Orhan Kemal bir romanında bugünü anlatır adeta: "Bozuldu ağa bozuldu, dünya kökünden bozuldu. Üstüne bastığım toprak ayaklarımın altından kayıyor sanki. Bugün dünü arıyoruz, yarın da bugünü arayacağımızdan şüphen olmasın."
Adam kitaplarını satmaya karar verdi. Bütün gece yatakta döndü durdu, Bir türlü uyku tutmadı. “Kitap satmak” müthiş bir gönül rahatsızlığı içinde, Gecenin üçünü geçe dalabildi. Sabahleyin uyandığı zaman şakakları zonkluyordu. Gitti elini yüzünü yıkadı... “lakin kitap satmak” şakaklarının zonklaması bir türlü geçmiyordu. Helaya girdi çıktı, üstünü giyindi aynaya baktı, fakat kendini göremedi... “kitap satmak”saçlarını tararken tarak etine battı, canı yandı...” bununla beraber kitap satmak”
...
“Kitap sandığının başına oturdu. Onlara ne kadar yakındı! Her kitapta, onun düşüncelerinden bir şeyler… Kitapların her birinde haşiyeler, notlar, açıklamalar… Yahut kıymetli bulduğu satırların altlarındaki çizgiler…”

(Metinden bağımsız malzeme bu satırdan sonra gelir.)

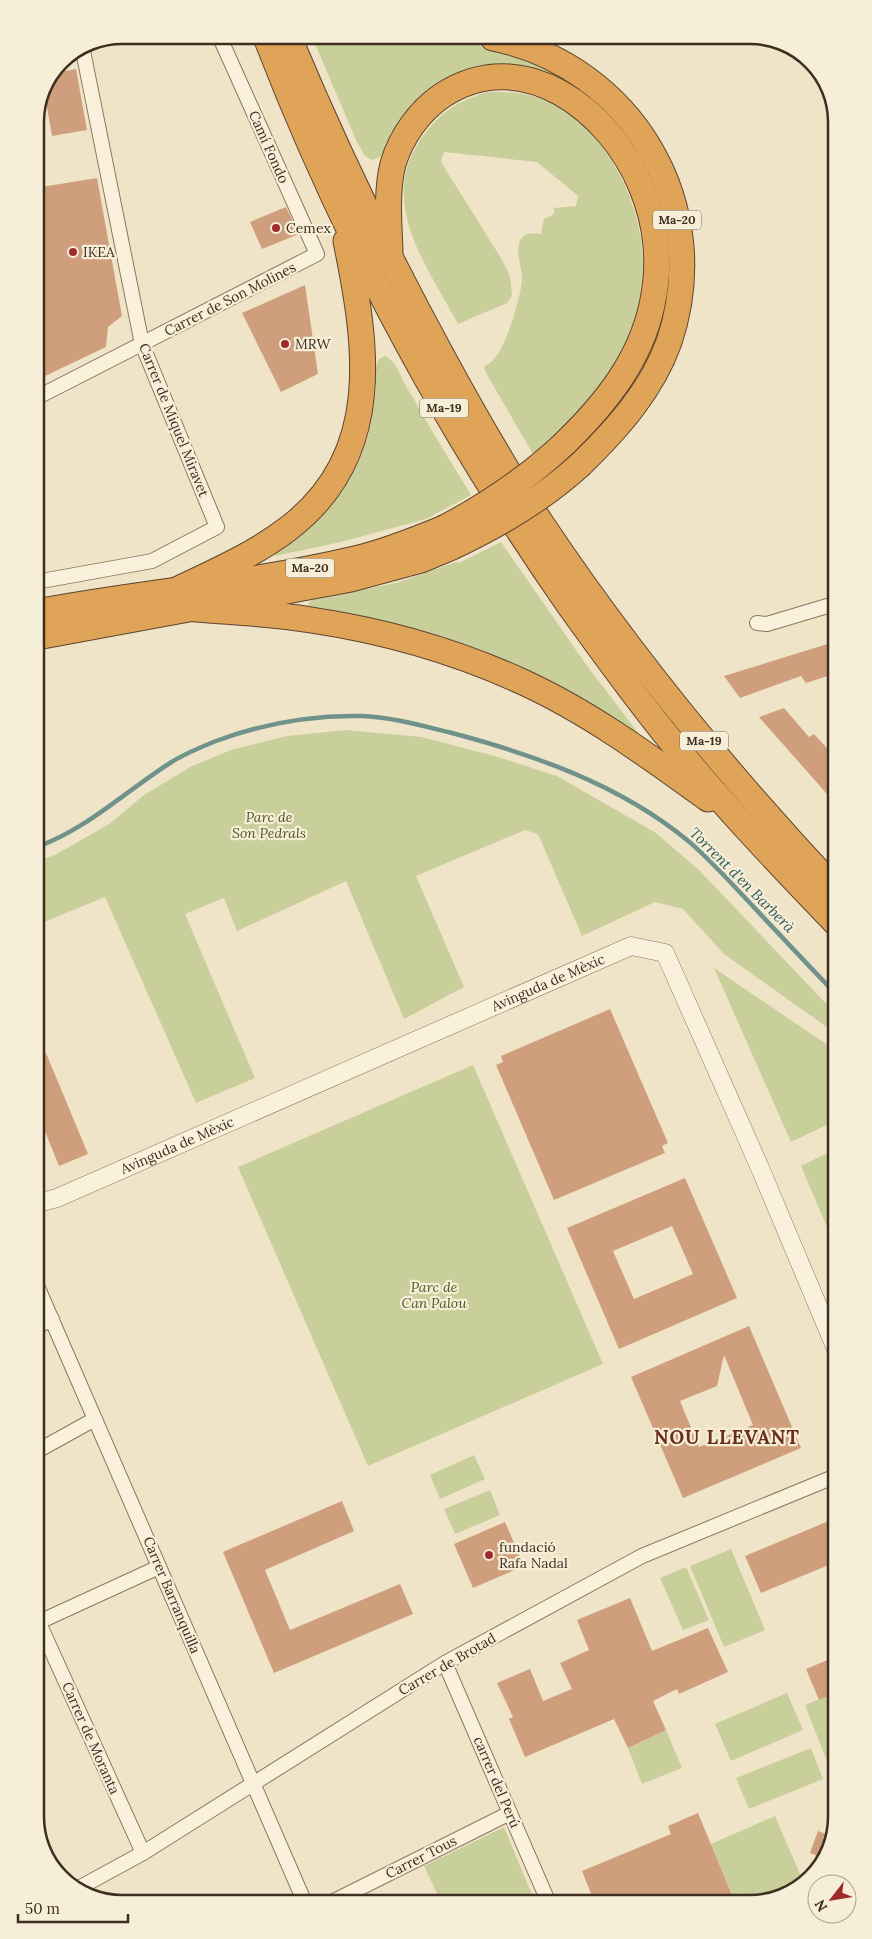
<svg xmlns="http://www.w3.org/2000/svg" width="872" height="1939" font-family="Lora,serif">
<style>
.green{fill:#c9cf9b}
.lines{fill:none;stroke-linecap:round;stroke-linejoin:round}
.stream{stroke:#6f938a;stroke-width:4.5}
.building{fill:#cf9f7d;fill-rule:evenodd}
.minor-casing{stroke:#8d765c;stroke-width:16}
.tertiary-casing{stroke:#8d765c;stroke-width:19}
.motorway-casing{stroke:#5b4430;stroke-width:27}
.minor{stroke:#faf1dc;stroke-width:14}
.tertiary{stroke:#faf1dc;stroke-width:18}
.motorway{stroke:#e0a458;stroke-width:25}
.motorway-bridge-casing{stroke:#5b4430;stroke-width:27;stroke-linecap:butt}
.motorway-bridge{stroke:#e0a458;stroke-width:25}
.poi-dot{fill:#9e2a2b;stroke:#f7eed8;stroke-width:2}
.labels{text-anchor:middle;stroke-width:4.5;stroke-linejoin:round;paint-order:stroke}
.shield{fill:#f7eed8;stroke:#756857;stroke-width:1}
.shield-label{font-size:12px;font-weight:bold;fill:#3d2e20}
.street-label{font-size:14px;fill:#3d2e20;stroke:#f7eed8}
.poi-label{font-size:14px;fill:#3d2e20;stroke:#f7eed8;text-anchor:start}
.park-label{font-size:14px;font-style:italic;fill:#4d5a26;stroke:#f7eed8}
.water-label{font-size:15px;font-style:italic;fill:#2f5d5a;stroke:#f7eed8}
.district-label{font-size:19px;font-weight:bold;letter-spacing:1px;fill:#6b2e1e;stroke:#f7eed8}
.rim{fill:none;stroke:#3d2e20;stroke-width:2.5}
</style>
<rect width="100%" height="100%" fill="#f0e4c8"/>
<g class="green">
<polygon points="313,39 387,39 475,45 501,49 571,79 568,84 490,67 383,156 372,160 365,156 356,140"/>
<path d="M489 92C506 92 525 92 541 99 605 125 644 202 643 268 642 292 637 316 628 338 609 386 571 421 533 454L486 373 484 367C487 364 491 363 493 360 506 348 521 297 522 279 522 268 516 255 519 244 521 233 532 232 541 234L544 219 554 214V208L576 206 578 196 537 162 444 152 441 162 501 258 510 276 512 296 507 303 458 324C425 262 374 198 426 132 443 110 462 99 489 92Z"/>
<path d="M385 356C396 361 400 375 405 384 426 422 449 459 471 495L426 519 341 542 275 556 274 552C323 522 364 475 372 416 373 407 375 398 376 389 376 379 374 367 379 359Z"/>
<polygon points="501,542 585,663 645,742 623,730 310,610 308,604 312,600 396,583 456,562 459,563"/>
<polygon points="346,730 422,737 498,757 557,776 656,833 698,869 835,1013 835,1033 724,954 683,909 655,902 582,936 538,834 525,830 416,876 464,987 404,1019 346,881 237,931 224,898 185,914 255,1078 196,1103 105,897 37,925 37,861 55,855 109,824 144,795 192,766 231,750 287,736"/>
<polygon points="714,968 835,1050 835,1121 791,1142"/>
<polygon points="473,1065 603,1364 368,1466 238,1167"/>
<polygon points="835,1149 835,1246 801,1166"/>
<polygon points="474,1455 485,1479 440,1499 430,1475"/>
<polygon points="490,1490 500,1515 455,1534 444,1509"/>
<polygon points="731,1549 765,1630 724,1647 690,1566"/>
<polygon points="686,1567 709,1620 683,1630 660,1578"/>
<polygon points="837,1692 837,1760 828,1764 805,1705"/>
<polygon points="787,1693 803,1730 731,1761 715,1724"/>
<polygon points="666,1730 682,1768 642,1784 628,1748"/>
<polygon points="811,1748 823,1779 749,1809 736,1778"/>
<polygon points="775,1816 803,1881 778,1899 734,1900 711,1844"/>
<polygon points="504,1827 533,1897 526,1901 441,1902 424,1866"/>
</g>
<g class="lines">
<path class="stream" d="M37 847C87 829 126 791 170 763 184 754 201 747 216 741 262 724 312 715 361 716 392 717 423 726 452 733 535 755 620 785 687 840 709 858 729 881 749 902 778 933 806 963 835 993"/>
</g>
<g class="building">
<polygon points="76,69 87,130 52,136 45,96 55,73"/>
<polygon points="97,178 122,316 108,327 106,347 41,378 36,350 35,188"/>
<polygon points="286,207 299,234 262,249 250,222"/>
<polygon points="305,285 318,374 281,392 242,313"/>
<polygon points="834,642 834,674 806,683 801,676 740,698 724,676"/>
<polygon points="784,708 809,737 814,734 834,756 834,802 759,717"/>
<polygon points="610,1009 668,1143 662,1146 665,1153 554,1200 496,1065 503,1062 501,1056"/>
<polygon points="46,1053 88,1154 59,1166 38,1114 38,1057"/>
<path d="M685 1178 737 1298 619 1349 567 1228ZM672 1226 693 1274 634 1299 613 1251Z"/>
<path d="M749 1326 801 1448 683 1498 631 1377ZM724 1355 753 1425 699 1447 680 1401 717 1386Z"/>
<polygon points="342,1501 354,1531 265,1570 290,1630 400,1584 413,1614 274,1673 223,1552"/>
<polygon points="831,1520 836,1533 836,1562 761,1593 745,1556"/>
<polygon points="505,1522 524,1566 473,1588 454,1544"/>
<polygon points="630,1598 652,1651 708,1628 728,1672 679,1694 677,1689 653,1701 666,1730 628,1748 614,1719 525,1757 509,1719 513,1717 497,1683 530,1669 543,1701 572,1689 560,1663 589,1650 577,1620"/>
<polygon points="837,1656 837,1692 819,1700 806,1669"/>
<polygon points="698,1813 734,1900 594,1901 582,1871 671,1834 668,1826"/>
<polygon points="818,1831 831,1836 823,1858 810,1853"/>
</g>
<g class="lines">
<g class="minor-casing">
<g id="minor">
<polyline points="36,398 317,254 221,40"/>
<polyline points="36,582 152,561 217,527 142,344 82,46"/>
<polyline points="757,623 767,624 834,604"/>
<polyline points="38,1288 305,1903"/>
<polyline points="38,1326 52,1319"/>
<polyline points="39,1450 95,1419"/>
<polyline points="39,1622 159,1567"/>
<polyline points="39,1623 143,1853"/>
<polyline points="445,1663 548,1901"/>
<polyline points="77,1889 143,1853 445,1663 642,1556 836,1476"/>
<polyline points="332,1902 510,1813"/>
</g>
</g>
<g class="tertiary-casing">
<g id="tertiary">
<path id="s1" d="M38 1203 57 1198 631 946 665 953 760 1168 836 1349"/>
</g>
</g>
<g class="motorway-casing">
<g id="motorway">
<path d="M493 38C632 66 715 206 669 342 652 390 617 429 581 464"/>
<path d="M267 40C344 239 447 430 569 605 602 651 635 697 671 741 722 804 778 863 835 922"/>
<path d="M290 40C335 148 386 253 442 356 473 413 505 470 541 523 628 653 727 774 834 888"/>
<path d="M390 251C389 222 386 192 393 164 401 137 419 111 443 95 523 43 610 111 641 186 657 223 661 265 652 305 640 361 605 404 565 443"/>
<path d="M172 592C212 573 254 555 289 528 385 454 367 345 346 241"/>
<path d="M186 608C228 612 270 613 311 620 385 631 458 652 525 683 590 713 650 757 708 799"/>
<path d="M36 612C142 592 250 584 355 559 385 552 415 540 444 528"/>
<polyline points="37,637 351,579 421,560 452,547"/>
</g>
</g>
<use href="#minor" class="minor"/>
<use href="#tertiary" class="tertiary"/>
<use href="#motorway" class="motorway"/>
<g class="motorway-bridge-casing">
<g id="motorway-bridge">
<path d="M444 528C488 505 529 477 565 443"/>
<path d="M452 547C499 525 543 499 581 464"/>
</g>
</g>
<use href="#motorway-bridge" class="motorway-bridge"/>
</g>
<g class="poi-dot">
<circle cx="276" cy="228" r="5"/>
<circle cx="73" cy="252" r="5"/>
<circle cx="285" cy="344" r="5"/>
<circle cx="489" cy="1555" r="5"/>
</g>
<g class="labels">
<g class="shield">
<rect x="653" y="210.5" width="48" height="19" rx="4"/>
<rect x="420" y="398.5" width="48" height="19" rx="4"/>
<rect x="286" y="558.5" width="48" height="19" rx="4"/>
<rect x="680" y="731.5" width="48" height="19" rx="4"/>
</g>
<g class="shield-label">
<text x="677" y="224">Ma-20</text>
<text x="444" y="412">Ma-19</text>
<text x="310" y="572">Ma-20</text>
<text x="704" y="745">Ma-19</text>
</g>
<g class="street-label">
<text transform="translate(269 147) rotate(66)" y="5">Camí Fondo</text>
<text transform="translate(230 299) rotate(-27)" y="5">Carrer de Son Molines</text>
<text transform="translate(174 420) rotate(68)" y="5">Carrer de Miquel Miravet</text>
<text dy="5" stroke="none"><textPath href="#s1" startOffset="556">Avinguda de Mèxic</textPath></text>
<text dy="5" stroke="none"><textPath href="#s1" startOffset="151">Avinguda de Mèxic</textPath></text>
<text transform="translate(172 1595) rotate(67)" y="5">Carrer Barranquilla</text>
<text transform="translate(447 1664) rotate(-30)" y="5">Carrer de Brotad</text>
<text transform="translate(91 1738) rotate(66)" y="5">Carrer de Moranta</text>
<text transform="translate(497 1782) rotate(67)" y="5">carrer del Perú</text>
<text transform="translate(421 1857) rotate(-27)" y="5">Carrer Tous</text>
</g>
<g class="poi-label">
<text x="286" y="233">Cemex</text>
<text x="83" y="257">IKEA</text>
<text x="295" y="349">MRW</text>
<text x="499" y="1552">fundació<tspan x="499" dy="16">Rafa Nadal</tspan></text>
</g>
<g class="park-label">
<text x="269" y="822">Parc de<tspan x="269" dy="16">Son Pedrals</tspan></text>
<text x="434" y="1292">Parc de<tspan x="434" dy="16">Can Palou</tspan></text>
</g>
<g class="water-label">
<text transform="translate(742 880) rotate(45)" y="5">Torrent d'en Barberà</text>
</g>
<g class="district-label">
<text x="727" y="1444">NOU LLEVANT</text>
</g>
</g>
<path d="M0 0H872V1939H0ZM122 44H750A78 78 0 0 1 828 122V1817A78 78 0 0 1 750 1895H122A78 78 0 0 1 44 1817V122A78 78 0 0 1 122 44Z" fill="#f7eed8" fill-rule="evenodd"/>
<path class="rim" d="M122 44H750A78 78 0 0 1 828 122V1817A78 78 0 0 1 750 1895H122A78 78 0 0 1 44 1817V122A78 78 0 0 1 122 44Z"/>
<g transform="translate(832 1899) rotate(239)"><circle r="24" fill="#f7eed8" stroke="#ada18e"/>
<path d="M0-4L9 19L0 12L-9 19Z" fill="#9e2a2b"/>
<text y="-8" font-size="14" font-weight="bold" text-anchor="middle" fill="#3d2e20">N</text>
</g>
<path d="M18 1914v8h110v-8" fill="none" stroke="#3d2e20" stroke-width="2.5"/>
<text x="25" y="1914" font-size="15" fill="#3d2e20" stroke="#f7eed8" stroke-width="4" paint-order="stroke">50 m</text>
</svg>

“İnsanlara kızmamaya alışın.
İnsanlar kızılmaya değil, acınmaya sevilmeye muhtaçtır. Ekmeğinizi alnınızın teriyle kazanın.
kitaplar satın alın, bol bol kitap okuyun..
Benim kim olduğumu öğrenip de ne yapacaksınız?
Bir insan işte…”
İnandığım doğruların adamı olduğum, böyle yaşadığım, karınca kararınca bu doğruların savaşını daha çok sanatımda yapmaya çalıştığım kursağıma hakkım olmayan bir tek kuruş dahi girmemiştir.